I'm not sure the correct place to ask, but I'm trying to develop a simple function/algorithm that outputs a predicted number from a sequence of numbers (I have a background in Python, but little to no experience working with data prediction). More specifically, when there is only binary choice. I looked around online, but I'm really lost and couldn't quite find something discussing it:

Suppose there's a bunch of 1s and 0s in sequence, like:


Suppose there is some complex math pattern that is determining the sequence, even though it is unbeknownst to us observers.
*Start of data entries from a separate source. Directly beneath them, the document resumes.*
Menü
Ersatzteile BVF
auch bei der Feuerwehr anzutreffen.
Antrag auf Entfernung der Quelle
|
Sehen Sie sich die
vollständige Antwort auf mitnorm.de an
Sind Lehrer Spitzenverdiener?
However we know for certain that this data is not random, and contains no anomalies.

What sort of function can be used to predict if the next digit is a 1 or 0?

For example:

01010101 -> the next digit predicted should be 0.
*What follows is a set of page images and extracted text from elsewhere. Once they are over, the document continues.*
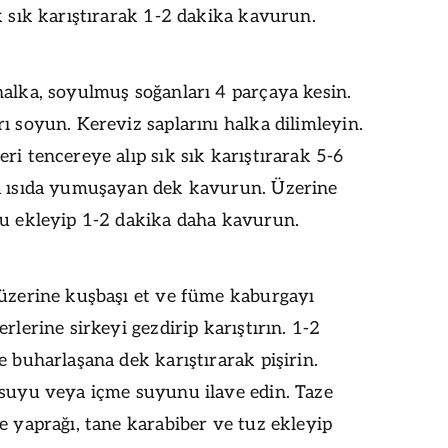
k sık karıştırarak 1-2 dakika kavurun.
alka, soyulmuş soğanları 4 parçaya kesin.
ı soyun. Kereviz saplarını halka dilimleyin.
ri tencereye alıp sık sık karıştırarak 5-6
a ısıda yumuşayan dek kavurun. Üzerine
nu ekleyip 1-2 dakika daha kavurun.
 üzerine kuşbaşı et ve füme kaburgayı
erlerine sirkeyi gezdirip karıştırın. 1-2
e buharlaşana dek karıştırarak pişirin.
 suyu veya içme suyunu ilave edin. Taze
e yaprağı, tane karabiber ve tuz ekleyip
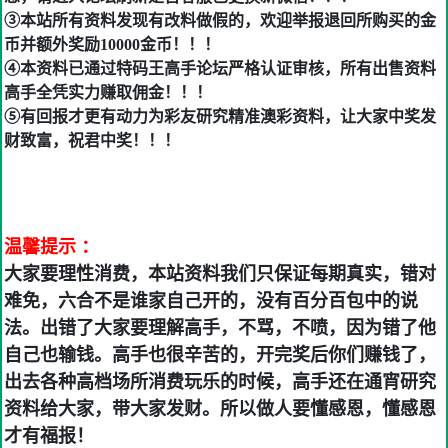
③本站所有资料发现有改料做假的，欢迎举报退回所购买的金
币并额外奖励10000金币！！！
④本资料已通过特码王高手论坛严格认证审核，所有出售资料
高手全凭实力赚取佣金！！！
⑤有回报才更有动力为彩友研究精准澳彩资料，让大家中奖发
财致富，祝君中奖！！！
温馨提示 ：
大家要理性消费，本站资料我们只保证每期真实，错对
难免，六合不是谁家自己开的，没有百分百包中的说
法。出错了大家要理解高手，不骂，不喷，因为错了他
自己也输钱。高手也很辛苦的，开完奖后你们赚钱了，
出去各种高档场所消费玩乐的时候，高手还在通宵研究
资料给大家，带大家发财。所以做人要懂感恩，懂感恩
才有福报！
001100110011 -> the next digit predicted should be 0.

Is there some simple Python function (using numpy, pandas, etc.) that can predict the next 1 or 0, no matter the pattern?


The problem you are describing is a type of sequence prediction.
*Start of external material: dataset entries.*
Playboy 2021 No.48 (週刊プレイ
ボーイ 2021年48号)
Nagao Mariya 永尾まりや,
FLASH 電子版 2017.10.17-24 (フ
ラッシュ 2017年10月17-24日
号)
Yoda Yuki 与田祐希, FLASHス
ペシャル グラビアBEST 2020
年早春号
I think this is too complicated for any numpy or pandas library to solve. Maybe sklearn has something close, but I think a neural network would give you the most accurate predictions.

Before deciding, some of the points to consider are:

  1. Is there a limit on max length for the string pattern you are looking for?
  2. Do you only want one prediction, based on one pattern that is considered most likely, or do you want to consider multiple patterns?
  3. Others

Examples: 001001001 -> next digit should be 001 01001010010 -> there are 2 subpatterns and another larger pattern. next digiti could be 50% chance of 0 (01 pattern) and 50% chance of 1 (001 pattern)

I think the best approach is to let an LSTM find any patterns and predict the next digit based on the model it built. The model will contain all the information mentioned above without you needing to define them.

Depending on how simple or complicated you want to make this, you could start with a simple LSTM model and go from there.